What works for high-earning Zurich expats specifically
From years of listening to this exact demographic, the patterns that help:
- Build one weekly anchor that has nothing to do with work. A running group along the Limmat. A church. A pottery class in Wipkingen. A choir. One consistent, non-work commitment where you are a first name, not a job title.
- Have a low-friction outlet for the stuff you can't say at work. Paid listening, a counsellor, a coach, a friend in another country you speak to weekly. The important thing is: somewhere the senior banker / tech lead / partner is not "on" and does not need to perform.
- Stop waiting for "the right person". Many high-achievers delay friendship the way they delay relationships: until someone impressive enough appears. The ordinary Swiss colleague who walks Uetliberg with you every Sunday is often the right person.
- Protect Saturday afternoon. Saturday evening is easy to fill with restaurants. Saturday afternoon — the 2pm to 6pm stretch — is where Zurich loneliness sits. Put something human there every weekend.
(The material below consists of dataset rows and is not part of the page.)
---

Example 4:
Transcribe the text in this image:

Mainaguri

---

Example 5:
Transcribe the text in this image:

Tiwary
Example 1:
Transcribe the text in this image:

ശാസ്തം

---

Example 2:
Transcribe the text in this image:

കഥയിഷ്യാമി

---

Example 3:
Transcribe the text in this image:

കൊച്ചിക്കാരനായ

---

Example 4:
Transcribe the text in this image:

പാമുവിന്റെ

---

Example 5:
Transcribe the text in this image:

- Be willing to pay for conversation. This sounds odd, but it's what I've watched work. For a demographic that pays for housekeeping, personal training, tax consulting and a sommelier's recommendation, an empathetic listener on WhatsApp for CHF 20 is not strange. It's rational. It keeps you intact between Sundays.
Where this leaves us
If you're reading this from an office in Paradeplatz or an apartment in Zollikon, I know you probably won't call. You'll close the tab, go back to Bloomberg, promise yourself you'll reach out later. You will be fine tonight. You might be fine tomorrow. You'll be fine in a way that keeps slowly costing you, and then on a Sunday in February it will catch up, and you'll wish you had talked to someone before it did.
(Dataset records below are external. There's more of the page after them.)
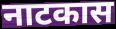
नाटकास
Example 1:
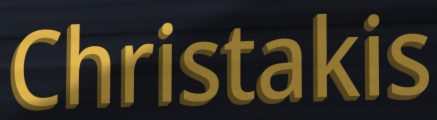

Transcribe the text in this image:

Christakis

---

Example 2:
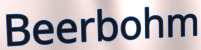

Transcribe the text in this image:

Beerbohm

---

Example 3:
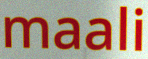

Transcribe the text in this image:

maali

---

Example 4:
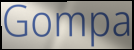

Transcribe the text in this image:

Gompa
CHF 20, 30 minutes, paid via Twint after. You don't need to explain why. You don't need a reason. Message me. You've earned, among many other things, the right to simply be heard.
If you're in a crisis right now
Please call 143 (Die Dargebotene Hand / La Main Tendue / Telefono Amico — free, 24/7, Switzerland) or, if under 25, 147 (Pro Juventute). For medical emergencies, call 144. Empathetic listening is a complement to those services, not a replacement.